To do:
Please transcribe exactly, and only, the lines of the data below between the line holding "своей администрации на" and the line holding "большинство экспертов в", inclusive.

Task input:
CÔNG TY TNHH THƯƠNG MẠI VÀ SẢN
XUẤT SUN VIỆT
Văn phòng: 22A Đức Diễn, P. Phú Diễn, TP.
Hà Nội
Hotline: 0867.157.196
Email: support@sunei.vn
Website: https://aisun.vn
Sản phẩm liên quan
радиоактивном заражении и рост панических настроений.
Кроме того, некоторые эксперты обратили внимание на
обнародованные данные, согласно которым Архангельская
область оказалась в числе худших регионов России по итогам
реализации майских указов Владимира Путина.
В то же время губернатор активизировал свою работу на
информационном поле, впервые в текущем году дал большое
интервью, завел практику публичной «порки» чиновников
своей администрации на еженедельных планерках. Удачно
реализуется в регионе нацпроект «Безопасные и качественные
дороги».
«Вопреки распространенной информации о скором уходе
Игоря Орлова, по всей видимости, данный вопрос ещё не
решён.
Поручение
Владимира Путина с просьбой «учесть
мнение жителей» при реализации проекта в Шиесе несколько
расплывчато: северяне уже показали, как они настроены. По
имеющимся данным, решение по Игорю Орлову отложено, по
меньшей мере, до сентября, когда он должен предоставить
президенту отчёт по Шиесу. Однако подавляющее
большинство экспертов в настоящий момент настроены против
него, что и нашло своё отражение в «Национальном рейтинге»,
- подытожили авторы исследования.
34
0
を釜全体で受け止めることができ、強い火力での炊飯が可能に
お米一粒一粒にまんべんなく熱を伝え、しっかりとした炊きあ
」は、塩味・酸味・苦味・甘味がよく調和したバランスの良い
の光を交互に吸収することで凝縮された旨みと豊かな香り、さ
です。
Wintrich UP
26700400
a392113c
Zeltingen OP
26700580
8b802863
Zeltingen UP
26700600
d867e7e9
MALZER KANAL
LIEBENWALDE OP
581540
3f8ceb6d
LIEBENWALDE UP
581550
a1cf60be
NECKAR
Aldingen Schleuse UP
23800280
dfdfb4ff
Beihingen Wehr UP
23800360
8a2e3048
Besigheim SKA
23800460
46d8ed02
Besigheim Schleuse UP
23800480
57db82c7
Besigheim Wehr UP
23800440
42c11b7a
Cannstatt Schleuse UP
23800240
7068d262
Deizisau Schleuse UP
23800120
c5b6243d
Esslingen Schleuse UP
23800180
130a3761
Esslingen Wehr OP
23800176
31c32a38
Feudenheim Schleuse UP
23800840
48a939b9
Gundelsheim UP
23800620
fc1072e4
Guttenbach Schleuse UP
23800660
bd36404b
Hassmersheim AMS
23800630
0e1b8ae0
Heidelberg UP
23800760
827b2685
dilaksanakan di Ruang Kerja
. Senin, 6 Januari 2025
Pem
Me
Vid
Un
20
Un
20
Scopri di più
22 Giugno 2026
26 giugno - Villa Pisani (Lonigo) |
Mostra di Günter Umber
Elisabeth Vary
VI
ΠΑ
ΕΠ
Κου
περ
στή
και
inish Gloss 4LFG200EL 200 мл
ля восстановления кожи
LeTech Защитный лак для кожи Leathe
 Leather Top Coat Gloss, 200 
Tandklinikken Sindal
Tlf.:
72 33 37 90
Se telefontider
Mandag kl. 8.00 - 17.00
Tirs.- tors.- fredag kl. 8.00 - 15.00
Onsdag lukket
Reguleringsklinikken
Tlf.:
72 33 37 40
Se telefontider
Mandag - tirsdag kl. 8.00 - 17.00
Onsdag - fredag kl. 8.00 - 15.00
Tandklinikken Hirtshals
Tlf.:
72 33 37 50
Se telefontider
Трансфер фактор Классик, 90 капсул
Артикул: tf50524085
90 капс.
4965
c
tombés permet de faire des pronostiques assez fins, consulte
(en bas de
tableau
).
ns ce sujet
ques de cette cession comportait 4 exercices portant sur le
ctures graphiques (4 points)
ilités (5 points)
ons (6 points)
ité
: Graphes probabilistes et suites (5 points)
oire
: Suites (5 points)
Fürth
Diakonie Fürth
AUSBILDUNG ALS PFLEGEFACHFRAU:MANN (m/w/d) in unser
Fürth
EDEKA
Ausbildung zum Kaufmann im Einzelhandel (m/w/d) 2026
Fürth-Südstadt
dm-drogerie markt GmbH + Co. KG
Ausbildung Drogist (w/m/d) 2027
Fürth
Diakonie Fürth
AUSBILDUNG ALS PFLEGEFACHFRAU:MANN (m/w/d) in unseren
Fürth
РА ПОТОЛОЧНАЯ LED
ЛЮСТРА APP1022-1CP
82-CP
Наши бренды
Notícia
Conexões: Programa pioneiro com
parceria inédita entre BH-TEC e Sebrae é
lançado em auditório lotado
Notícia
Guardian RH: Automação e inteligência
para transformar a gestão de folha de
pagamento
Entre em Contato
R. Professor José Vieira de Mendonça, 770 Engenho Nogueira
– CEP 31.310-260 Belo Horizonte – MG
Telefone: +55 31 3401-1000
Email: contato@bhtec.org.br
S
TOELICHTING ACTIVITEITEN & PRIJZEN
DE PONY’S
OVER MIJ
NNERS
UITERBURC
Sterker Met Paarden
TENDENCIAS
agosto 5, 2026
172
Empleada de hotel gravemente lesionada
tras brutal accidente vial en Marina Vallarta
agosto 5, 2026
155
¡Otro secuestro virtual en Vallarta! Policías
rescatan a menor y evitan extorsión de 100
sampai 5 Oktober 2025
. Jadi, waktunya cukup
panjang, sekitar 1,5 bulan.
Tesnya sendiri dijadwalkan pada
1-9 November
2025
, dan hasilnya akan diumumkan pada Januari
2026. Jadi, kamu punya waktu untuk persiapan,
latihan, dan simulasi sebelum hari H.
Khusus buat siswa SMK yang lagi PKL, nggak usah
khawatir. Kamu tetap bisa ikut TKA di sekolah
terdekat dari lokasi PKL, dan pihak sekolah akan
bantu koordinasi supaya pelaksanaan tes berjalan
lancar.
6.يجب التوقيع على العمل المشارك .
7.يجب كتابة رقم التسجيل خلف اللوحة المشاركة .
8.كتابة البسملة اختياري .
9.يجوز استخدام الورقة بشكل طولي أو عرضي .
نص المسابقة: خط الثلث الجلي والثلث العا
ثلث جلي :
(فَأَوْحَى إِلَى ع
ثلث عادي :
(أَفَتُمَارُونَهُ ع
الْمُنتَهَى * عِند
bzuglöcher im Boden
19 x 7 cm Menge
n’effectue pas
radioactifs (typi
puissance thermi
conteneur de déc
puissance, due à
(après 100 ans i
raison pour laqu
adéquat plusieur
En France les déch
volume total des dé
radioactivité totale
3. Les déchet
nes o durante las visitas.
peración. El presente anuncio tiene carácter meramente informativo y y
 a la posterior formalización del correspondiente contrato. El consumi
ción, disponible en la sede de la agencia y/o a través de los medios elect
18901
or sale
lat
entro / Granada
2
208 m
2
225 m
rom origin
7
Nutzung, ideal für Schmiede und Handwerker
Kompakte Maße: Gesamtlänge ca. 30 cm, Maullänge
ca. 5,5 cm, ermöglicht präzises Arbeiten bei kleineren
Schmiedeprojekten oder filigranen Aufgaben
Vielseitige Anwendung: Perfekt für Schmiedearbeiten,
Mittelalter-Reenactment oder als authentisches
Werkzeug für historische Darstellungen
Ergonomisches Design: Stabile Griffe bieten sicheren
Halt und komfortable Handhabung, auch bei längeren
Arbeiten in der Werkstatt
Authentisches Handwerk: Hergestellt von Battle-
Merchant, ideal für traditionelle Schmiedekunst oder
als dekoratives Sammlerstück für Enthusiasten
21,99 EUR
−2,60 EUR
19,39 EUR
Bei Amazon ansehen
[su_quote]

Response box:
своей администрации на еженедельных планерках. Удачно
реализуется в регионе нацпроект «Безопасные и качественные
дороги».
«Вопреки распространенной информации о скором уходе
Игоря Орлова, по всей видимости, данный вопрос ещё не
решён.
Поручение
Владимира Путина с просьбой «учесть
мнение жителей» при реализации проекта в Шиесе несколько
расплывчато: северяне уже показали, как они настроены. По
имеющимся данным, решение по Игорю Орлову отложено, по
меньшей мере, до сентября, когда он должен предоставить
президенту отчёт по Шиесу. Однако подавляющее
большинство экспертов в настоящий момент настроены против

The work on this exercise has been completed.